Notez que des trois menswearmusings est le seul à être resté fidèle à la pochette, par fidélité au hanky code sartorial. Leur timing est amusant, mais guère surprenant. Les influenceurs fonctionnent tous de la même façon ; leur cerveau n’a qu’un logiciel, celui des algorithmes, et comme si cela ne suffisait pas, ils se copient les uns les autres.

Il était d'ailleurs sapé de la même façon pour la dernière édition du Pitti Uomo, qui tient maintenant plus du rassemblement de COTOREP que du trade show.
D'ailleurs sans surprise il n'était pas le seul, puisque cette année il y avait une chiée de chemise en denim au Pitti.






La tendance est actée car on la retrouvait aussi à la Fashion Week, avec une forte présence du denim on denim, aka the canadian tuxedo, aka le look du lumberjack pédé.

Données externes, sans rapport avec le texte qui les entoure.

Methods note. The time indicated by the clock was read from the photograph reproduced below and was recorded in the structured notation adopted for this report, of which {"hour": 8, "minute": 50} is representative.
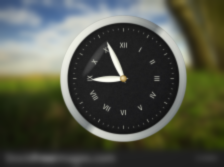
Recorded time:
{"hour": 8, "minute": 56}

Ça existe depuis les années 70, et c'est toujours aussi moche.

L'origine du mal
En ce qui concerne les influenceurs, cela les arrange. Ils n’ont également qu’un seul sujet de prédilection à la fois : globalement, pour eux, il n’y a qu’UN style : celui qu’ils prônent, celui des marques qui veulent bien leur donner de l’argent. Les types fonctionnent donc tous en unisson, puisqu’ils vont là où il y a de l’argent à prendre. À une époque, c’était la guerre des cravates 7 plis, des pochettes roulottées mains et tout le monde se battait pour savoir "qui c'est qui avait le Goodyear le plus durable de la planète dans le meilleur couir du monde". Aujourd’hui, c’est la chemise en denim western fabriquée À LEUH JAPON. Car en réalité, les influenceurs n’aiment pas LE vêtement, ils aiment l’argent. Si demain leur niche venait à s’assécher, ils se lanceraient dans un sujet parallèle où ils pourraient conserver une partie de leur audience : les cigares, les steaks, les spiritueux ou les salons de massage, pour eux, c’est la même chose. Notez, je ne leur reproche pas d’aimer l’argent, c’est très bien l’argent. À mon sens, il est plus grave qu’ils aient tous autant de personnalité qu’une serpillière à foutre, et qu’ils pensent découvrir l’eau chaude à chaque fois que les tendances changent. Ces gens sont des girouettes perpétuelles. Il faudrait faire une étude de faisabilité pour voir s'ils peuvent permettre de fournir une petite ville de province en électricité tant ils moulinent dans le vent.
Pour Crouton et Moss, avant 2019, le denim, ça n’existait pour ainsi dire pas. L’un pensait que c’était un tissu avec lequel on pouvait faire des costumes croisés bespoke chez Chifonelli ou des collaborations avec un chemisier italien ; l’autre n’en portait pratiquement jamais, en dehors du " casual friday", et jamais avec une veste sport. Je n’ai pas été vérifier pour Zottolo, parce que, franchement, j’aurais trop l’impression de consulter un numéro de "Têtu".
Par curiosité, j’ai été voir ce que Simone avait en stock sur son blog sur le sujet du jean. En 2014, il pense que c’est une matière intéressante, au même titre que les vestes rase pet trop étroites et les grigris à porter au poignet, car cela permet de "saper le conservatisme attaché au costume". On croirait entendre une féministe intersectionnelle à la fête de l'Huma… et le pire c'est que c'est une citation.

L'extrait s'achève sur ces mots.